▸ Directions for this task: Could you copy all of the records below exactly as they appear?

▸ Stored data:
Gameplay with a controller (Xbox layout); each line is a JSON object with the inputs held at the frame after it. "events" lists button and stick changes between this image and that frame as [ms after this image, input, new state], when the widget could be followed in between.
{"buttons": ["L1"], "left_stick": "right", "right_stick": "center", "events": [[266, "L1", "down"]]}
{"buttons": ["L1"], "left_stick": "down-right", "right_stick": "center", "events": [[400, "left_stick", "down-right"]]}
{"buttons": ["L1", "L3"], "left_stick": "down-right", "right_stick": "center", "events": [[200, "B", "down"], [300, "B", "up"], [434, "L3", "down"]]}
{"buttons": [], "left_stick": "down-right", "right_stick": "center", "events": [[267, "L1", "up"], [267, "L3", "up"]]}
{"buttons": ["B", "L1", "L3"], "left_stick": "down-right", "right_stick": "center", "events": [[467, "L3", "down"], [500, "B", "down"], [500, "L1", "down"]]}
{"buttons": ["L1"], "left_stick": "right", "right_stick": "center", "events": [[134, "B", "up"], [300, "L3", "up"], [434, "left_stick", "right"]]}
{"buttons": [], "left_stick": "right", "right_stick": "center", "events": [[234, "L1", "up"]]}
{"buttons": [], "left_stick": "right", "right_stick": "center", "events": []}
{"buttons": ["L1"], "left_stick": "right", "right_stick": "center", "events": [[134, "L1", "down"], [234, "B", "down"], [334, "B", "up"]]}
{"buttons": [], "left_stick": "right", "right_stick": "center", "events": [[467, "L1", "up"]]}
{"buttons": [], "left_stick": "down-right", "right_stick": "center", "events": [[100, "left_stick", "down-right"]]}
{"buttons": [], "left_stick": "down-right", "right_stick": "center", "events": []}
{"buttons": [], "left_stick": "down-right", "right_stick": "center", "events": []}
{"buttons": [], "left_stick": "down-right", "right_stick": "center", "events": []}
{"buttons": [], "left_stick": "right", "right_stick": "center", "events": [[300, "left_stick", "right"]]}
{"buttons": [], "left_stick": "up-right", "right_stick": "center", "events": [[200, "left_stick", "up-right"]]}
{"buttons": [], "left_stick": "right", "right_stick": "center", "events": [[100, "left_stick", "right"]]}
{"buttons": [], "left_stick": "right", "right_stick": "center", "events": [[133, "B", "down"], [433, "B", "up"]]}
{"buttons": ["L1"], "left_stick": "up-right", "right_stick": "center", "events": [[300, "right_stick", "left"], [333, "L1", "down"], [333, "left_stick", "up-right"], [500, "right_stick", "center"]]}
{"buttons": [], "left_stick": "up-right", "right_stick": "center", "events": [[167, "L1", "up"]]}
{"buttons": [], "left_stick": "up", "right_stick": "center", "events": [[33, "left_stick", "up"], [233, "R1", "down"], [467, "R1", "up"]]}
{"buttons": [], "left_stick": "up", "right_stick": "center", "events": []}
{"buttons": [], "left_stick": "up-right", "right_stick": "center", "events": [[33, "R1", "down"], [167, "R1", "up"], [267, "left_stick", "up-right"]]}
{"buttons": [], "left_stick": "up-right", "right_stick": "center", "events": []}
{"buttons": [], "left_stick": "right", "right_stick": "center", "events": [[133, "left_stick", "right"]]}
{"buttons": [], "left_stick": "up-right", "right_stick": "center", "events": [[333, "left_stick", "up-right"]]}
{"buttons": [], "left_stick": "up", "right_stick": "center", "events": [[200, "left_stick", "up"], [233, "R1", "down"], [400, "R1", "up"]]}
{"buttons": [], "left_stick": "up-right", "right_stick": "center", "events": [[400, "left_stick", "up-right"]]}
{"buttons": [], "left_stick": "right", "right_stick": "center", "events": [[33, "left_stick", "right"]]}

▸ The answer:
Gameplay with a controller (Xbox layout); each line is a JSON object with the inputs held at the frame after it. "events" lists button and stick changes between this image and that frame as [ms after this image, input, new state], when the widget could be followed in between.
{"buttons": ["L1"], "left_stick": "right", "right_stick": "center", "events": [[266, "L1", "down"]]}
{"buttons": ["L1"], "left_stick": "down-right", "right_stick": "center", "events": [[400, "left_stick", "down-right"]]}
{"buttons": ["L1", "L3"], "left_stick": "down-right", "right_stick": "center", "events": [[200, "B", "down"], [300, "B", "up"], [434, "L3", "down"]]}
{"buttons": [], "left_stick": "down-right", "right_stick": "center", "events": [[267, "L1", "up"], [267, "L3", "up"]]}
{"buttons": ["B", "L1", "L3"], "left_stick": "down-right", "right_stick": "center", "events": [[467, "L3", "down"], [500, "B", "down"], [500, "L1", "down"]]}
{"buttons": ["L1"], "left_stick": "right", "right_stick": "center", "events": [[134, "B", "up"], [300, "L3", "up"], [434, "left_stick", "right"]]}
{"buttons": [], "left_stick": "right", "right_stick": "center", "events": [[234, "L1", "up"]]}
{"buttons": [], "left_stick": "right", "right_stick": "center", "events": []}
{"buttons": ["L1"], "left_stick": "right", "right_stick": "center", "events": [[134, "L1", "down"], [234, "B", "down"], [334, "B", "up"]]}
{"buttons": [], "left_stick": "right", "right_stick": "center", "events": [[467, "L1", "up"]]}
{"buttons": [], "left_stick": "down-right", "right_stick": "center", "events": [[100, "left_stick", "down-right"]]}
{"buttons": [], "left_stick": "down-right", "right_stick": "center", "events": []}
{"buttons": [], "left_stick": "down-right", "right_stick": "center", "events": []}
{"buttons": [], "left_stick": "down-right", "right_stick": "center", "events": []}
{"buttons": [], "left_stick": "right", "right_stick": "center", "events": [[300, "left_stick", "right"]]}
{"buttons": [], "left_stick": "up-right", "right_stick": "center", "events": [[200, "left_stick", "up-right"]]}
{"buttons": [], "left_stick": "right", "right_stick": "center", "events": [[100, "left_stick", "right"]]}
{"buttons": [], "left_stick": "right", "right_stick": "center", "events": [[133, "B", "down"], [433, "B", "up"]]}
{"buttons": ["L1"], "left_stick": "up-right", "right_stick": "center", "events": [[300, "right_stick", "left"], [333, "L1", "down"], [333, "left_stick", "up-right"], [500, "right_stick", "center"]]}
{"buttons": [], "left_stick": "up-right", "right_stick": "center", "events": [[167, "L1", "up"]]}
{"buttons": [], "left_stick": "up", "right_stick": "center", "events": [[33, "left_stick", "up"], [233, "R1", "down"], [467, "R1", "up"]]}
{"buttons": [], "left_stick": "up", "right_stick": "center", "events": []}
{"buttons": [], "left_stick": "up-right", "right_stick": "center", "events": [[33, "R1", "down"], [167, "R1", "up"], [267, "left_stick", "up-right"]]}
{"buttons": [], "left_stick": "up-right", "right_stick": "center", "events": []}
{"buttons": [], "left_stick": "right", "right_stick": "center", "events": [[133, "left_stick", "right"]]}
{"buttons": [], "left_stick": "up-right", "right_stick": "center", "events": [[333, "left_stick", "up-right"]]}
{"buttons": [], "left_stick": "up", "right_stick": "center", "events": [[200, "left_stick", "up"], [233, "R1", "down"], [400, "R1", "up"]]}
{"buttons": [], "left_stick": "up-right", "right_stick": "center", "events": [[400, "left_stick", "up-right"]]}
{"buttons": [], "left_stick": "right", "right_stick": "center", "events": [[33, "left_stick", "right"]]}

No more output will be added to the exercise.